◆ RECORDS TO PROCESS ◆
◆ ◆ ◆

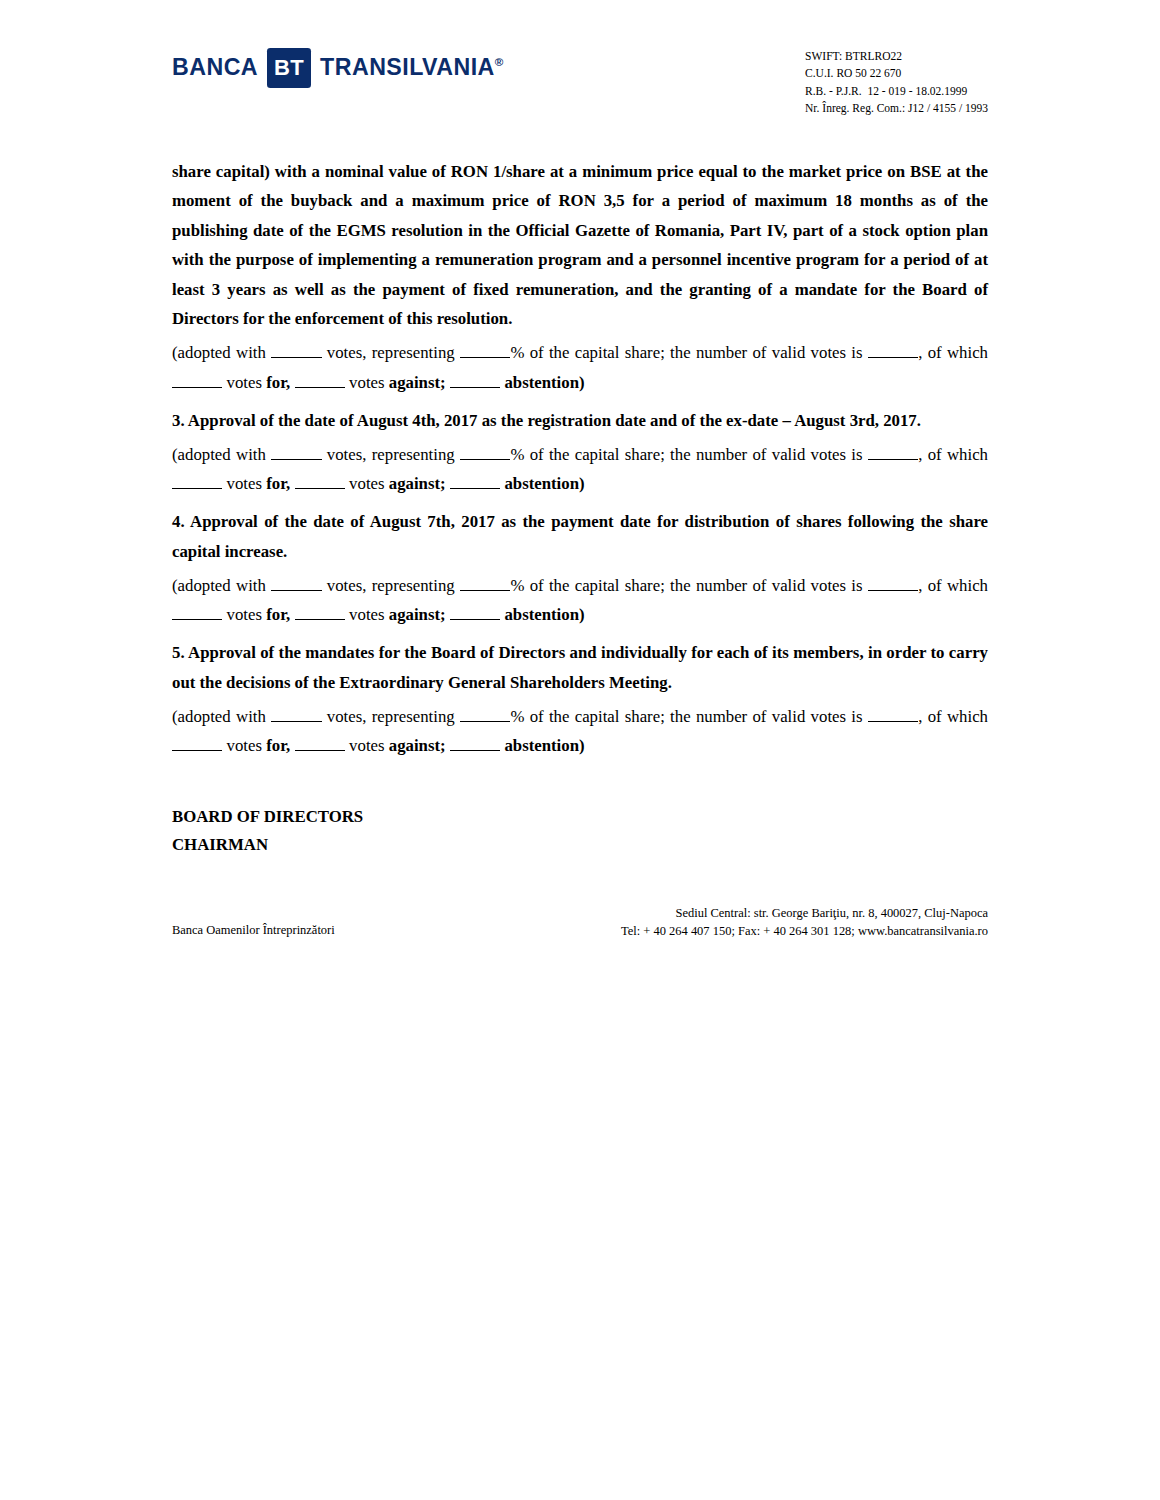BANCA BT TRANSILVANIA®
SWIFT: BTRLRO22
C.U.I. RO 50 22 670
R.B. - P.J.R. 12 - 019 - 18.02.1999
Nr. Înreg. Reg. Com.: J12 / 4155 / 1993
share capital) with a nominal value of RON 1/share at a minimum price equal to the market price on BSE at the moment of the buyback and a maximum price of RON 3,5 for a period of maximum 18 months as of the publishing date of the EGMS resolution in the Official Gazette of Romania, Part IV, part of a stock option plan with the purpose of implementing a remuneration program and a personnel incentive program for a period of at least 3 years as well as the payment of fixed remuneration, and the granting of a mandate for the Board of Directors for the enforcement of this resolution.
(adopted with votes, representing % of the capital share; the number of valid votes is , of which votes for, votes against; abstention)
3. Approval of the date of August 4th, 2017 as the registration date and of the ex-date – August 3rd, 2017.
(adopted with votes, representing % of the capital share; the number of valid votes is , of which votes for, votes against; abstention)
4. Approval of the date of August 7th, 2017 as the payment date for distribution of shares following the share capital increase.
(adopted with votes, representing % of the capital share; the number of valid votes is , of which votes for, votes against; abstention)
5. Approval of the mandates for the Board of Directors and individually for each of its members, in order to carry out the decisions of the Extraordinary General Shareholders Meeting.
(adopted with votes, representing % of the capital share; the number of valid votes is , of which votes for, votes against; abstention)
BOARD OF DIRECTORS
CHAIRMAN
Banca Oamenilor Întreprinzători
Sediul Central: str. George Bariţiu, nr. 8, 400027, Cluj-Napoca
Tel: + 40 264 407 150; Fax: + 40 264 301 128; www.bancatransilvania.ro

◆ ◆ ◆

◆ ACTIVITY ◆
Precisely the line with "3. Approval of" and the lines after it, up to the last line of the entries above, are to be reproduced, and nothing more.

◆ RESPONSE FOR THIS EXERCISE ◆
3. Approval of the date of August 4th, 2017 as the registration date and of the ex-date – August 3rd, 2017.
(adopted with votes, representing % of the capital share; the number of valid votes is , of which votes for, votes against; abstention)
4. Approval of the date of August 7th, 2017 as the payment date for distribution of shares following the share capital increase.
(adopted with votes, representing % of the capital share; the number of valid votes is , of which votes for, votes against; abstention)
5. Approval of the mandates for the Board of Directors and individually for each of its members, in order to carry out the decisions of the Extraordinary General Shareholders Meeting.
(adopted with votes, representing % of the capital share; the number of valid votes is , of which votes for, votes against; abstention)
BOARD OF DIRECTORS
CHAIRMAN
Banca Oamenilor Întreprinzători
Sediul Central: str. George Bariţiu, nr. 8, 400027, Cluj-Napoca
Tel: + 40 264 407 150; Fax: + 40 264 301 128; www.bancatransilvania.ro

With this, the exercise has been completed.